Heavy high street discounting earlier in December and the unstoppable rise of internet shopping had lead to predictions the annual sales would lose their appeal.
But the hundreds queueing outside Next in Princes Street at 6am proved that sales shopping is still perhaps Scotland’s most popular winter sport.
And that has to be a good thing, both for hard-pressed traders and all the shoppers who love a bargain.
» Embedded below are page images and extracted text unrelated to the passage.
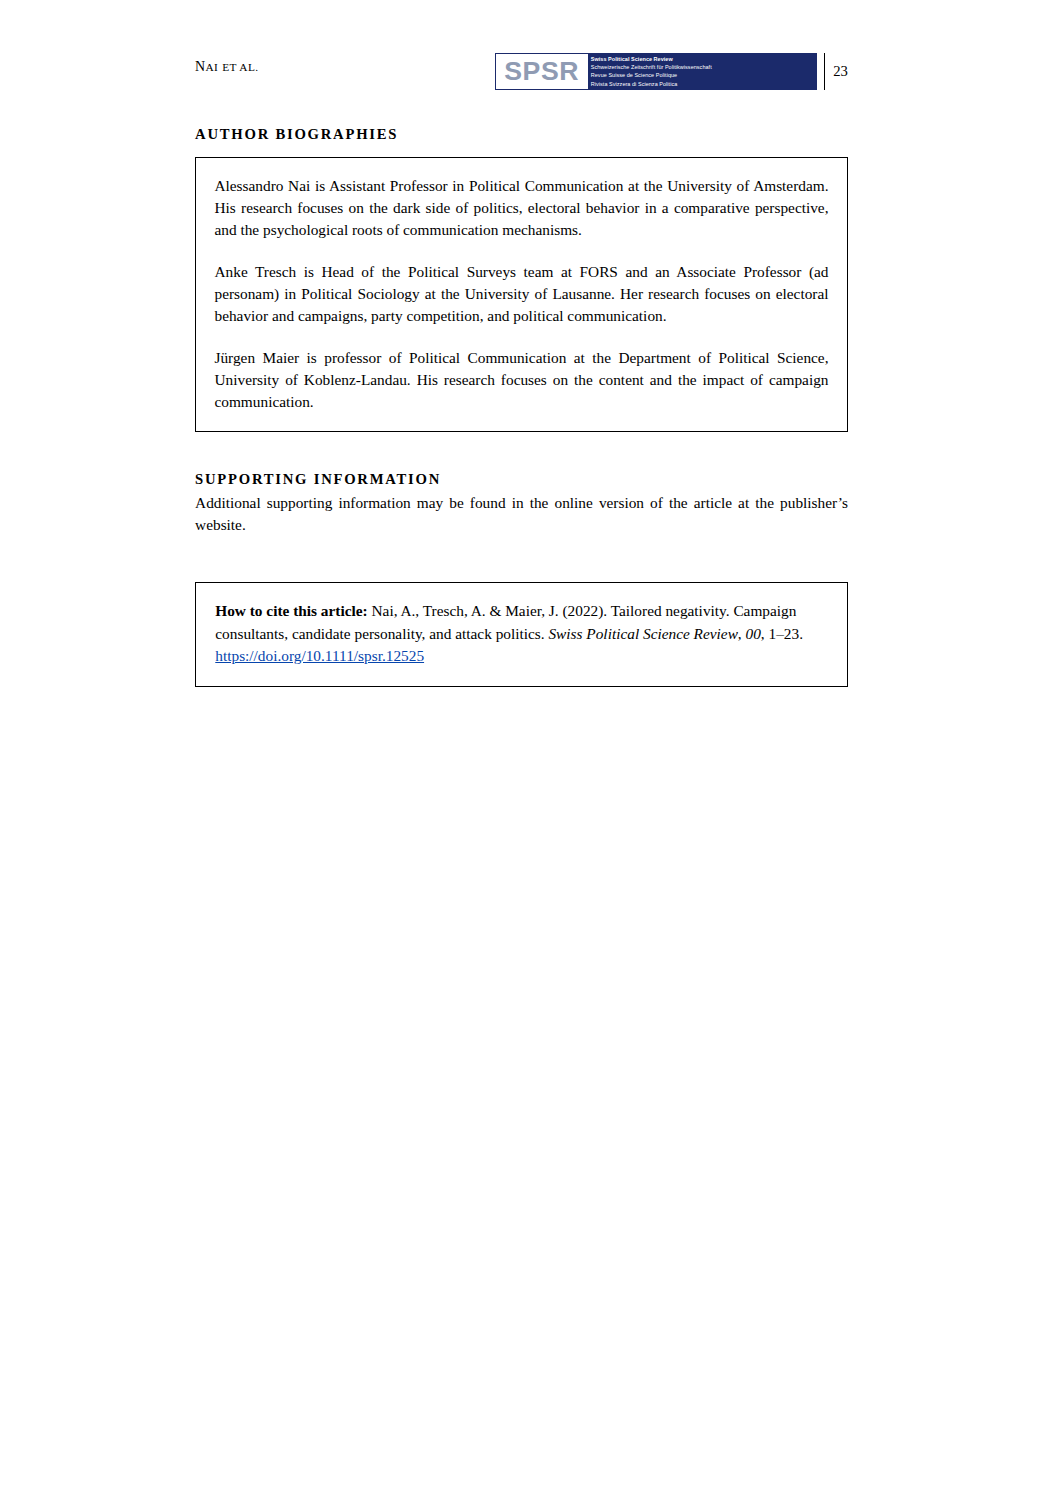NAI ET AL.
SPSR
Swiss Political Science Review Schweizerische Zeitschrift für Politikwissenschaft Revue Suisse de Science Politique Rivista Svizzera di Scienza Politica
23
Author Biographies
Alessandro Nai is Assistant Professor in Political Communication at the University of Amsterdam. His research focuses on the dark side of politics, electoral behavior in a comparative perspective, and the psychological roots of communication mechanisms.
Anke Tresch is Head of the Political Surveys team at FORS and an Associate Professor (ad personam) in Political Sociology at the University of Lausanne. Her research focuses on electoral behavior and campaigns, party competition, and political communication.
Jürgen Maier is professor of Political Communication at the Department of Political Science, University of Koblenz-Landau. His research focuses on the content and the impact of campaign communication.
Supporting Information
Additional supporting information may be found in the online version of the article at the publisher’s website.
How to cite this article: Nai, A., Tresch, A. & Maier, J. (2022). Tailored negativity. Campaign consultants, candidate personality, and attack politics. Swiss Political Science Review, 00, 1–23. https://doi.org/10.1111/spsr.12525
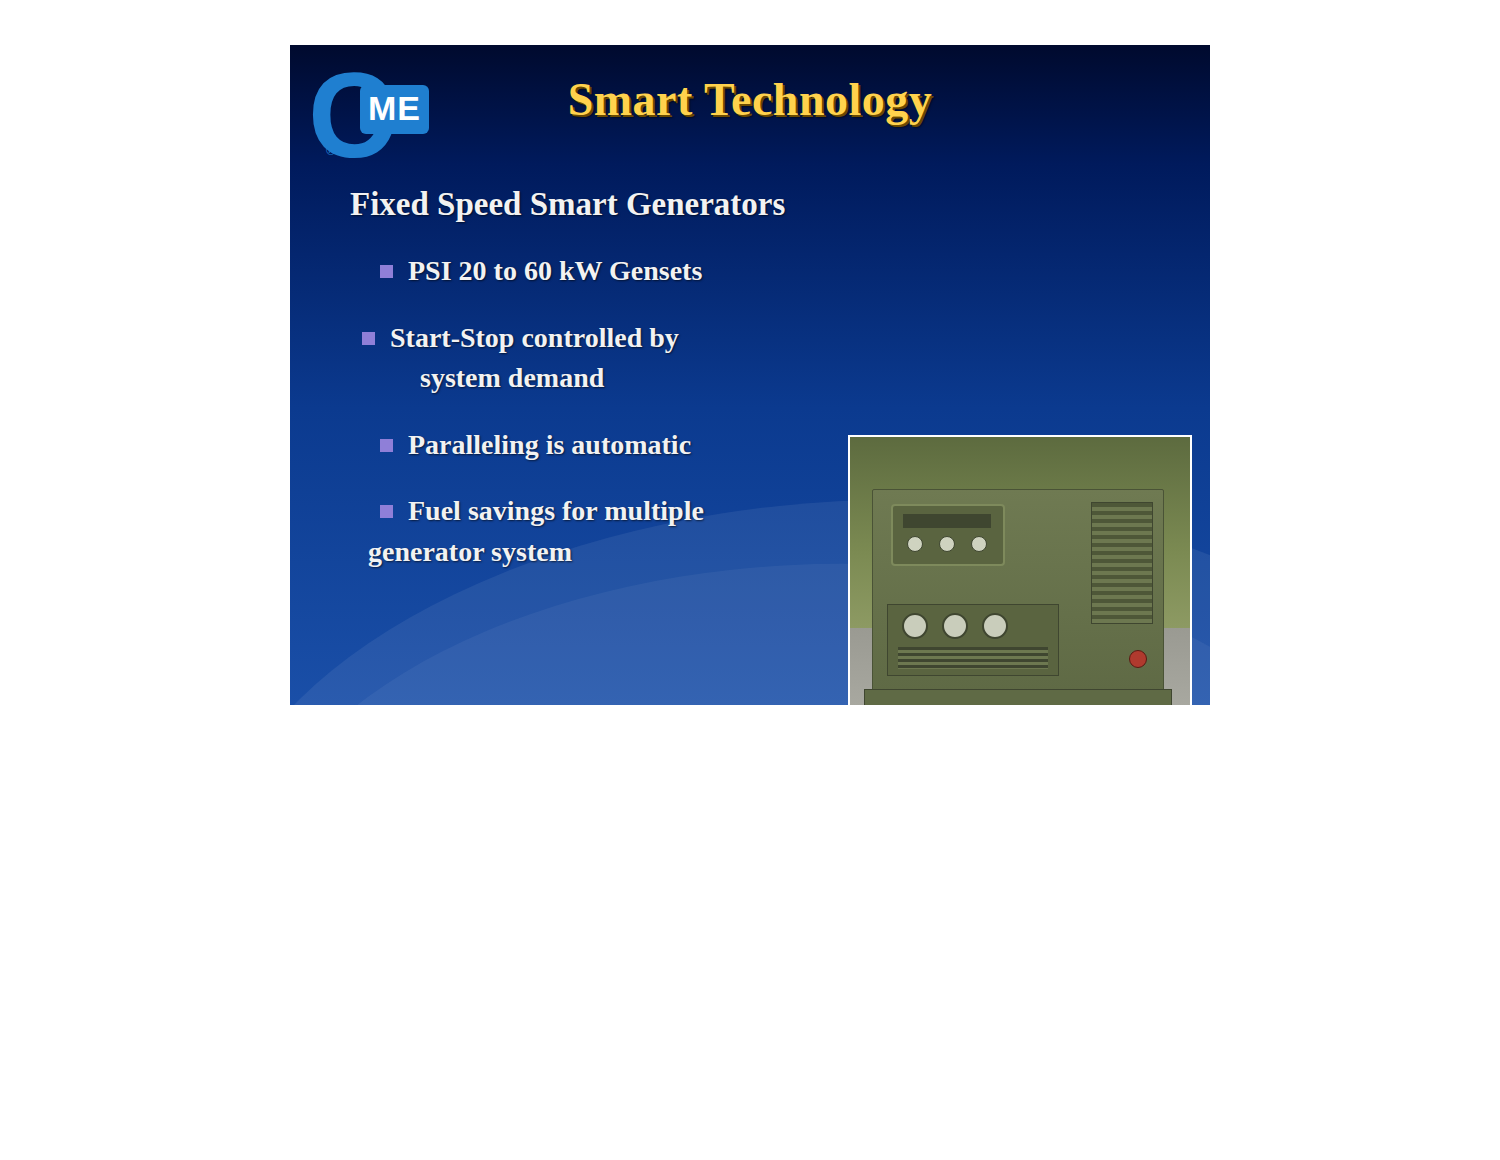C
ME
®
Smart Technology
Fixed Speed Smart Generators
PSI 20 to 60 kW Gensets
Start-Stop controlled by system demand
Paralleling is automatic
Fuel savings for multiple generator system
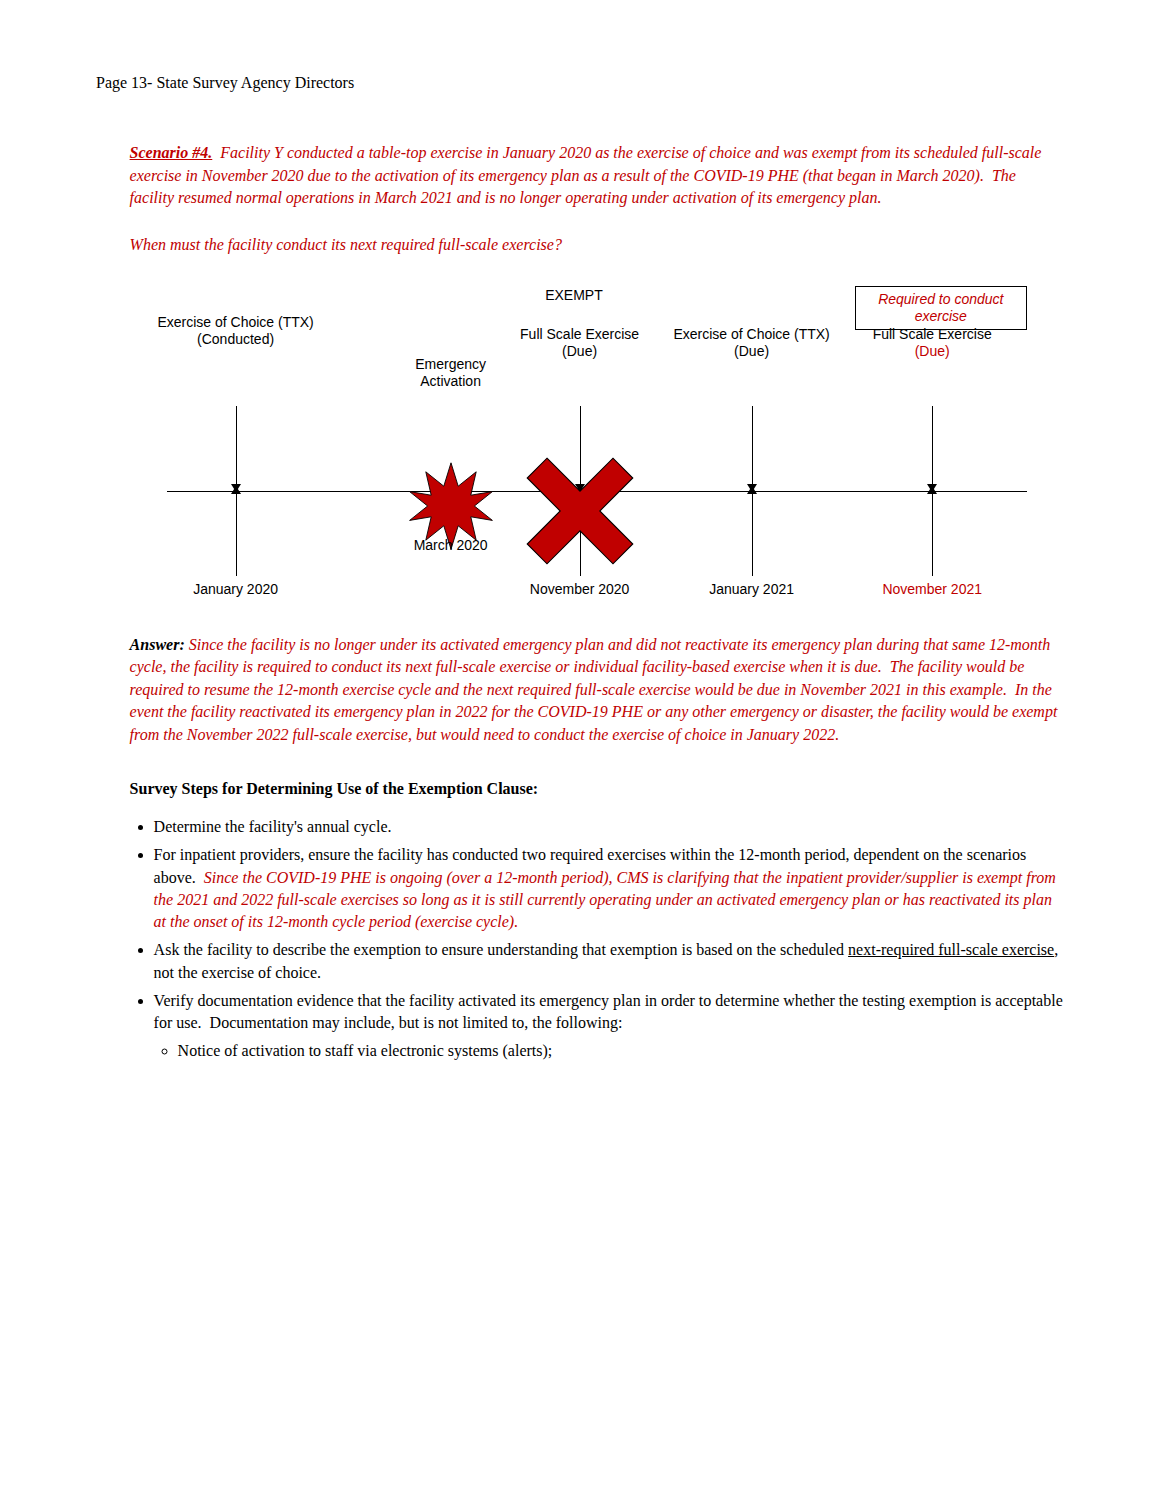Page 13- State Survey Agency Directors
Scenario #4. Facility Y conducted a table-top exercise in January 2020 as the exercise of choice and was exempt from its scheduled full-scale exercise in November 2020 due to the activation of its emergency plan as a result of the COVID-19 PHE (that began in March 2020). The facility resumed normal operations in March 2021 and is no longer operating under activation of its emergency plan.
When must the facility conduct its next required full-scale exercise?
EXEMPT
Required to conduct exercise
Exercise of Choice (TTX)
(Conducted)
Emergency
Activation
Full Scale Exercise
(Due)
Exercise of Choice (TTX)
(Due)
Full Scale Exercise
(Due)
March 2020
January 2020
November 2020
January 2021
November 2021
Answer: Since the facility is no longer under its activated emergency plan and did not reactivate its emergency plan during that same 12-month cycle, the facility is required to conduct its next full-scale exercise or individual facility-based exercise when it is due. The facility would be required to resume the 12-month exercise cycle and the next required full-scale exercise would be due in November 2021 in this example. In the event the facility reactivated its emergency plan in 2022 for the COVID-19 PHE or any other emergency or disaster, the facility would be exempt from the November 2022 full-scale exercise, but would need to conduct the exercise of choice in January 2022.
Survey Steps for Determining Use of the Exemption Clause:
Determine the facility's annual cycle.
For inpatient providers, ensure the facility has conducted two required exercises within the 12-month period, dependent on the scenarios above. Since the COVID-19 PHE is ongoing (over a 12-month period), CMS is clarifying that the inpatient provider/supplier is exempt from the 2021 and 2022 full-scale exercises so long as it is still currently operating under an activated emergency plan or has reactivated its plan at the onset of its 12-month cycle period (exercise cycle).
Ask the facility to describe the exemption to ensure understanding that exemption is based on the scheduled next-required full-scale exercise, not the exercise of choice.
Verify documentation evidence that the facility activated its emergency plan in order to determine whether the testing exemption is acceptable for use. Documentation may include, but is not limited to, the following:
Notice of activation to staff via electronic systems (alerts);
Everyone may be tightening their belts, and keener than ever to bag a bargain, but it certainly hasn’t killed off the Capital’s charitable spirit.
Good causes may be feeling the pinch as donations slow down across the UK.
But city-based Mercy Corps chose Boxing Day – a traditional time for charitable giving – to reveal that Edinburgh residents donated a staggering £400,000 to fund their international relief work last year.
It is truly inspiring to know that your generosity saved lives around the world.
And if you are moved to give something more in the coming days you may wish to consider a donation to Mercy Corps . . . or to CLIC Sargent.
A fresh start
IT is amazing what you can achieve when you don’t forget the simple things in life.
The number of hospital wards closed due to outbreaks of the norovirus winter vomiting bug has been more than halved this year.
The dramatic improvement is being put down to more people – both NHS staff and visitors – remembering to wash their hands.
The result has to be welcomed, but it is hard not to wonder how we ended up in such as state in the first place.